INDIANAPOLIS — The Green Bay Packers are proposing an end to the tush push play the Philadelphia Eagles have used so successfully at the goal line and in short-yardage situations, including during their Super Bowl victory over the Kansas City Chiefs.
Packers general manager Brian Gutekunst confirmed Tuesday the team submitted a proposal to ban the play, a modified quarterback sneak in which two teammates behind Jalen Hurts push him forward to help him gain the yardage necessary for a first down or touchdown.
“Yeah, I’m aware of it,” Gutekunst said during his session with reporters at the NFL scouting combine. “We really haven’t had very many discussions about it. I’m sure we will over the next few weeks as we head into the owners meetings. So I’m aware that we did but really haven’t had many discussions about it.”
According to NFL Network and the Washington Post, league executive Troy Vincent said Monday that a team submitted a proposal to ban the play. Although Vincent didn’t identify the team, The Athletic first reported it was the Packers.
NFL owners could vote on the proposal when they meet next month in Florida.
The tush push has become synonymous with the Eagles. Perhaps no example summed up how much the play can be a challenge for opponents quite like when the Eagles used it against the Washington Commanders in the NFC championship game.
The Commanders jumped offside four times in a sequence of five plays while trying to stop the tush push — earning them a warning from the referee that he could award the Eagles a touchdown if they did it again.
“I know we’re not very successful against it,” Gutekunst said. “But to be honest, I have not put much thought into it. It’s been around for a while. We’ve used it in different fashions with our tight end, so, again, I think there will be a lot of discussions about it.
“I’ve got to look at some of the information as far as injury rates, things like that. But we’ll see.”

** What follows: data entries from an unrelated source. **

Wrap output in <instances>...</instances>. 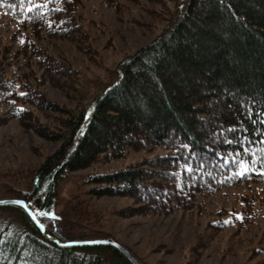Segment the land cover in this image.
I'll return each mask as SVG.
<instances>
[{
	"label": "trees",
	"instance_id": "1",
	"mask_svg": "<svg viewBox=\"0 0 264 264\" xmlns=\"http://www.w3.org/2000/svg\"><path fill=\"white\" fill-rule=\"evenodd\" d=\"M78 1L0 0V13L16 23L17 41L39 35L73 41L82 27ZM103 1L113 6L119 0ZM38 62L48 76L71 73L70 66ZM119 66L116 81L97 100L64 114L69 117L61 127L66 131L61 145L34 172L31 194L23 200L50 235L73 240L48 227L41 215L56 205L62 181L99 158L113 161L130 149L166 153L149 159V169L130 166L89 178L98 186L91 194L131 197L152 213L166 214L196 209L199 196L223 189L264 188V0H188L165 32ZM33 82H0L9 120H39L32 107L65 112L50 105ZM241 162L249 168L243 176L237 174ZM259 192L251 189V197L243 196L242 207L252 210L248 218L259 211L255 204L264 203V189ZM8 207L21 213L29 232L0 233V264H130L110 246L59 247L23 210ZM238 216L231 213L211 227L240 228L244 219Z\"/></svg>",
	"mask_w": 264,
	"mask_h": 264
},
{
	"label": "rangeland",
	"instance_id": "2",
	"mask_svg": "<svg viewBox=\"0 0 264 264\" xmlns=\"http://www.w3.org/2000/svg\"><path fill=\"white\" fill-rule=\"evenodd\" d=\"M187 3L119 0L112 6L103 0H79L82 27L73 41L40 35L33 41H17L16 23L0 13V82L34 80L45 100L65 111L32 107L39 120L19 122L7 118L5 103L0 101V201H25L33 188L34 172L65 137L61 127L69 115L64 114L83 111L97 100L116 81L121 62L165 32L183 14ZM39 58L70 66L71 73L48 76ZM217 99L221 101L222 95ZM165 153L161 148L130 149L121 158H99L90 168L70 174L58 187L56 205L47 212L58 219L45 216L46 224L62 234L69 233L72 241L111 239L142 264H260L264 259V203L255 204L259 211L248 218L252 210L242 207V202L243 196H252L251 189L263 192V187L223 189L199 196L196 209L166 214L152 213L131 197L91 194L98 186L89 184V178L130 166L149 169L148 160ZM231 213L242 215L244 226L211 227V222L226 220ZM1 232L15 235L29 231L17 209L1 206ZM257 248L263 252L255 253Z\"/></svg>",
	"mask_w": 264,
	"mask_h": 264
},
{
	"label": "water",
	"instance_id": "3",
	"mask_svg": "<svg viewBox=\"0 0 264 264\" xmlns=\"http://www.w3.org/2000/svg\"><path fill=\"white\" fill-rule=\"evenodd\" d=\"M17 201H21L22 203H17ZM1 206H16L25 211V213L31 219L33 225L36 229L43 235L46 239H48L51 243L59 246V247H97V246H110L116 249L120 254H122L130 264H142L138 259H136L127 249L122 247L117 242L111 239H100V240H89V241H63L54 235H50L46 229V226L41 222V220L35 215V213L28 207L27 203L22 200L15 199H7L0 201ZM33 214L35 215V219H33ZM39 222V223H38ZM40 224L43 225V230L40 227Z\"/></svg>",
	"mask_w": 264,
	"mask_h": 264
},
{
	"label": "snow or ice",
	"instance_id": "4",
	"mask_svg": "<svg viewBox=\"0 0 264 264\" xmlns=\"http://www.w3.org/2000/svg\"><path fill=\"white\" fill-rule=\"evenodd\" d=\"M21 95H24L23 93H21ZM22 110V109H21ZM249 171V168L247 167V166H245L244 164H243V162H241V171H239L237 174L238 175H241V176H243V175H245L247 172ZM17 203H22L21 201H17ZM41 215H44V216H47V217H50V218H52V219H58L57 217H55V214L54 213H41ZM36 217H35V215L33 214V219H35ZM238 218H242V217H239L238 216ZM228 221H225V223H227ZM39 223V222H38ZM40 227H41V229L43 230V225L42 224H40Z\"/></svg>",
	"mask_w": 264,
	"mask_h": 264
}]
</instances>
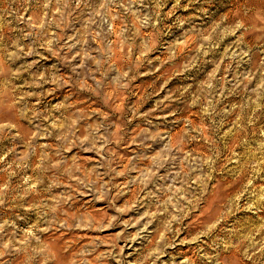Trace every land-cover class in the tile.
I'll return each mask as SVG.
<instances>
[{
    "label": "rangeland",
    "instance_id": "1",
    "mask_svg": "<svg viewBox=\"0 0 264 264\" xmlns=\"http://www.w3.org/2000/svg\"><path fill=\"white\" fill-rule=\"evenodd\" d=\"M0 264H264V0H0Z\"/></svg>",
    "mask_w": 264,
    "mask_h": 264
}]
</instances>
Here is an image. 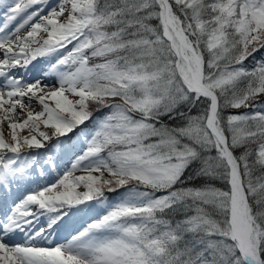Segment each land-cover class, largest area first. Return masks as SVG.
Segmentation results:
<instances>
[{"label":"snow or ice","instance_id":"obj_1","mask_svg":"<svg viewBox=\"0 0 264 264\" xmlns=\"http://www.w3.org/2000/svg\"><path fill=\"white\" fill-rule=\"evenodd\" d=\"M0 264H264V0H0Z\"/></svg>","mask_w":264,"mask_h":264}]
</instances>
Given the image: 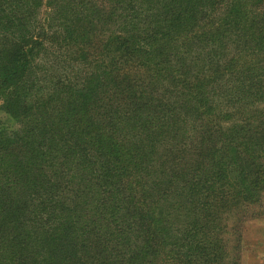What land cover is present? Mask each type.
<instances>
[{
  "label": "trees",
  "instance_id": "obj_1",
  "mask_svg": "<svg viewBox=\"0 0 264 264\" xmlns=\"http://www.w3.org/2000/svg\"><path fill=\"white\" fill-rule=\"evenodd\" d=\"M42 5L0 0V264H228L264 210V0Z\"/></svg>",
  "mask_w": 264,
  "mask_h": 264
},
{
  "label": "rangeland",
  "instance_id": "obj_2",
  "mask_svg": "<svg viewBox=\"0 0 264 264\" xmlns=\"http://www.w3.org/2000/svg\"><path fill=\"white\" fill-rule=\"evenodd\" d=\"M50 0H43V5L39 13L38 20L46 16ZM264 16V6H262ZM264 25V21L262 22ZM234 123V120L228 125ZM228 129L227 125H224ZM17 128L5 113L3 103L0 100V130L12 131ZM264 198V193L262 194ZM264 210L259 207H241L234 209L228 215V221L224 223L227 226L226 235L223 239L226 241L225 251L228 264H264Z\"/></svg>",
  "mask_w": 264,
  "mask_h": 264
}]
</instances>
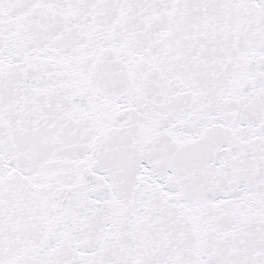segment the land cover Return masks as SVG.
Segmentation results:
<instances>
[{
	"label": "snow or ice",
	"instance_id": "snow-or-ice-1",
	"mask_svg": "<svg viewBox=\"0 0 264 264\" xmlns=\"http://www.w3.org/2000/svg\"><path fill=\"white\" fill-rule=\"evenodd\" d=\"M0 264H264V0H0Z\"/></svg>",
	"mask_w": 264,
	"mask_h": 264
}]
</instances>
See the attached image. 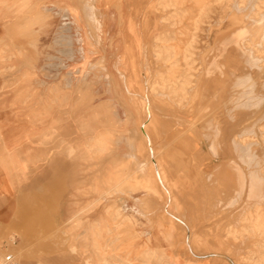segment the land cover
Returning <instances> with one entry per match:
<instances>
[{"label": "rangeland", "instance_id": "1", "mask_svg": "<svg viewBox=\"0 0 264 264\" xmlns=\"http://www.w3.org/2000/svg\"><path fill=\"white\" fill-rule=\"evenodd\" d=\"M97 4L0 0V247L264 264V0Z\"/></svg>", "mask_w": 264, "mask_h": 264}, {"label": "crops", "instance_id": "2", "mask_svg": "<svg viewBox=\"0 0 264 264\" xmlns=\"http://www.w3.org/2000/svg\"><path fill=\"white\" fill-rule=\"evenodd\" d=\"M97 1H98V4L96 6H97V11L100 13L99 16H102V17L124 16V15L112 14L115 11V9H112V7L113 8L118 7L119 0L116 3L114 2L109 3V0H97ZM3 193L5 192L0 191V194H3ZM150 240L155 242L156 240H161V239H160V236H155L154 234H152ZM162 250L163 252H166L165 258L167 259L166 261L167 264H203V263L209 264L206 261H195L194 262V261L187 260L184 257L183 253H180V252L178 253L176 250L172 251L170 247L162 249ZM155 251L161 252V250H155Z\"/></svg>", "mask_w": 264, "mask_h": 264}, {"label": "built area", "instance_id": "3", "mask_svg": "<svg viewBox=\"0 0 264 264\" xmlns=\"http://www.w3.org/2000/svg\"><path fill=\"white\" fill-rule=\"evenodd\" d=\"M0 264H17L15 257L5 245L0 247Z\"/></svg>", "mask_w": 264, "mask_h": 264}, {"label": "bare ground", "instance_id": "4", "mask_svg": "<svg viewBox=\"0 0 264 264\" xmlns=\"http://www.w3.org/2000/svg\"><path fill=\"white\" fill-rule=\"evenodd\" d=\"M147 16H148V15H147ZM92 17H93V16H92ZM92 21H93V20H92ZM95 25H96V24H95ZM93 26H94V25H93ZM230 38H231V37H230ZM230 38H229V39H230ZM224 39H225V38H224ZM232 40H233V39H232ZM142 43H143V42H142ZM142 45H143V44H142ZM249 51H250V50H249ZM233 57H234V56H233ZM233 61H235V60H233ZM247 62H248V61H247ZM213 65H214V64H213ZM198 73H199V72H198ZM233 74H234V73H233ZM230 75H231V74H230ZM235 80H236V79H235ZM129 88H130V87H129ZM142 96H143V95H142ZM147 103H148V102H147ZM197 105H198V104H197ZM146 106H147V105H146ZM148 107H150L149 104H148ZM148 109H149V108H148ZM199 110H200V109H199ZM196 113H198V112H196ZM150 114H151V113H150ZM150 114H149V115H150ZM149 115H148V116H149ZM193 115H194V114H193ZM146 117H147V116H146ZM152 117H154V116H152ZM150 120H151V119H150ZM153 120H154V119H153ZM197 120H198V118H197ZM146 121H147V120H146ZM201 124H202V123H201ZM202 126H203V125H202ZM190 127H191V126H190ZM193 128H194V127H193ZM140 129H141V128H140ZM263 130H264V129H263ZM141 131H142V129H141ZM145 132H146V131H145ZM142 134H143V136L146 137V134H147V133L144 134V132H142ZM239 135H240V134H239ZM244 136H245V135H244ZM197 137H198V136H197ZM146 139H147V137H146ZM198 139H199V138H198ZM237 141H238V140H237ZM198 142H199V141H198ZM210 144H211V143H210ZM246 144H247V143H246ZM232 146H233V145H232ZM240 146H241V145H240ZM260 146H261V145H260ZM147 149H148V148H147ZM150 149H151V148H150ZM261 150H262V149H261ZM198 153H199V152H198ZM155 157H156V156H155ZM155 157H154V158H155ZM158 157H160V156H158ZM248 157H249V156H248ZM232 158H233V157H232ZM253 159H254V158H253ZM155 160H156V159H155ZM152 162H153V161H152ZM154 162H155V161H154ZM256 163H257V162H256ZM156 165H157V164H156ZM139 168H141V166H140ZM162 169H163V168H162ZM138 170H139V169H138ZM142 170H143V169H142ZM156 170H157V169H156ZM156 170H155V171H156ZM159 170H160V169H159ZM163 171H164V170H163ZM156 172H157V171H156ZM158 173H160V172H158ZM157 175H158V174H157ZM160 175H163V174H160ZM210 176H211V175H210ZM158 177H159V176H158ZM158 179H159V178H158ZM237 179H238V178H237ZM239 179H240V178H239ZM234 182H235V179H234ZM241 182H242V181H241ZM243 185H244V184H243ZM240 186H242V185H240ZM238 188H239V187H238ZM239 195H240V194H239ZM234 196H235V195H234ZM236 196H237V195H236ZM236 196H235V197H236ZM233 198H234V197H233ZM232 200H234V199H232ZM164 211H165V210H164ZM227 216H228V215H227Z\"/></svg>", "mask_w": 264, "mask_h": 264}]
</instances>
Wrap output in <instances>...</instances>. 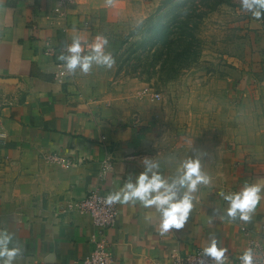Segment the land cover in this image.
Listing matches in <instances>:
<instances>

Packers President and CEO Mark Murphy called the tush push “bad for the game” in a message posted on the team’s website after the Eagles eliminated the Packers in the playoffs.
“There is no skill involved and it is almost an automatic first down on plays of a yard or less,” Murphy wrote. “I would like to see the league prohibit pushing or aiding the run.”
Atlanta Falcons coach Raheem Morris said Tuesday he wouldn’t mind seeing it go away.
“I’ve never been a fan,” Morris said. “Never understood why it was allowed. I definitely will be one of the guys voting against it.”
Buffalo Bills coach Sean McDermott, a member of the competition committee, on Monday mentioned player safety concerns — even though his team has used a version of the play.
“The way that the techniques that are used with the play, to me, have been potentially contrary to the health and safety of the players,” McDermott said at the combine. “You have to go back through, in fairness, to the injury data on the play, but I just think the optics of it I’m not in love with.”
McDermott didn’t say whether he favored a rule change. Although the Bills were mostly successful when they used the tush push in short-yardage situations last season, quarterback Josh Allen was ruled to have been stopped for no gain on fourth-and-1 early in the fourth quarter of a 32-29 loss to the Chiefs in the AFC championship game.